The disadvantage of x-ray mammography is that it can only be performed by women over 40 years of age. Advanced optical techniques extend its scope.

Preparation for the survey, assessment of results

On the day of the examination, the woman should not use any cosmetic skin care products, deodorants, perfumes, creams. Need to remove jewelry. Dark areas appear on the image, which may affect the accuracy of the result.

If a woman is particularly sensitive to the discomfort that occurs during the examination, she is recommended to take a sedative and anesthetic. The examination is conducted in the clinic, lasts from 10 to 30 minutes.

The mammary glands are translucent. The chest is pressed against a special platform and fixed between the plates. Several pictures are taken in a different projection. Compression of the breast, reducing the thickness of the translucent layer of tissue reduces the radiation dose received by the patient.

As a result of the survey, the following results can be obtained:

  1. There are no tumors in the mammary glands.
  2. Neoplasms of benign character are found. The result on oncology is negative.
  3. The nature of the detected neoplasm is likely to be benign, but clarification is required by repeated mammography examination after 6 months.
  4. A suspicious tumor was detected. A high probability that it has a benign character. A biopsy is required.
  5. The nature of the tumor is in doubt. Most likely, it will be malignant. Biopsy is required.
  6. A cancerous tumor was found. The character is confirmed using a biopsy.

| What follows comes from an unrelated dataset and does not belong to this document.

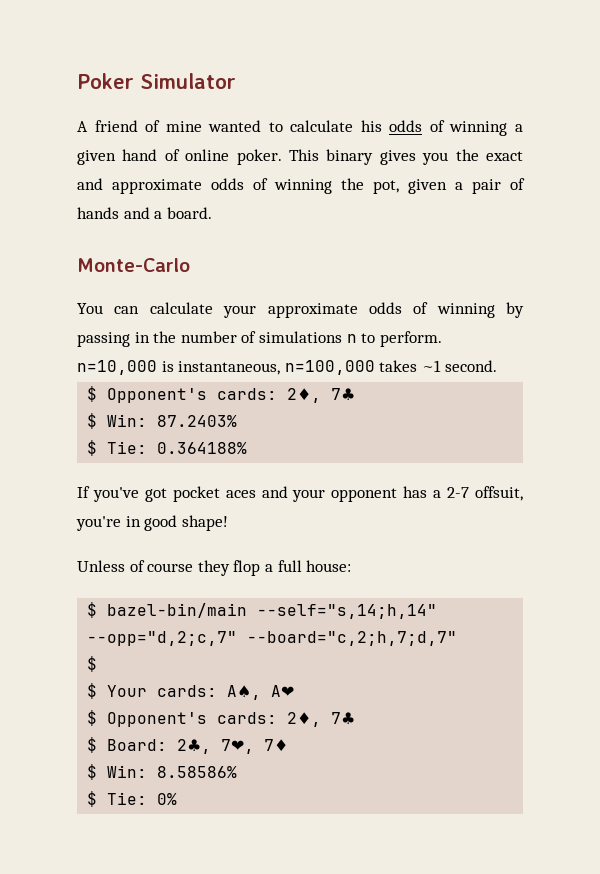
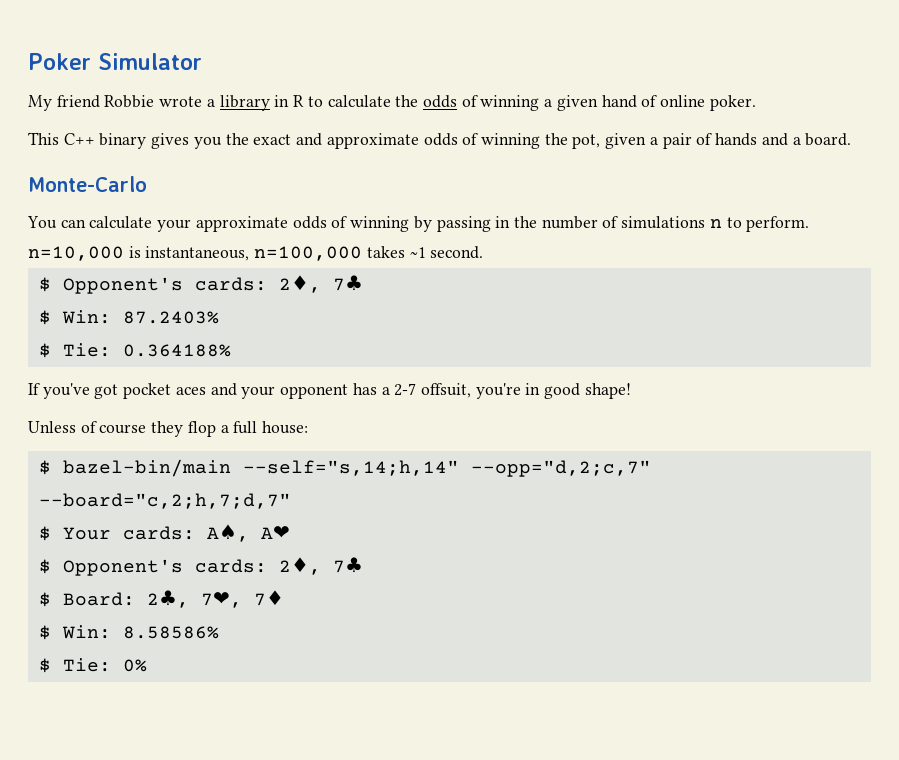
[77,120,262,132] A friend of mine wanted -> [28,95,305,111] My friend Robbie wrote a library in R
[360,120,382,132] his -> [395,95,419,107] the
[289,149,319,161] This -> [28,132,95,145] // This C++
[87,683,98,699] // $ -> (51, 533) none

The assumption of the presence of pathology in the mammary gland is based on the fact that the structure of the tissues viewed in the picture is heterogeneous, there are changes in the state of the milky ducts and blood vessels. The nature of tumors is judged by their form, the presence of clear boundaries. For example, fibroadenoma has a rounded shape and clear outlines. When cancer on the mammogram visible blurred bright spot, which has no contours.

During the decoding of the image, the state of the lymph nodes is assessed. When the diagnosis is also taken into account the nature of the symptoms that occur in the patient.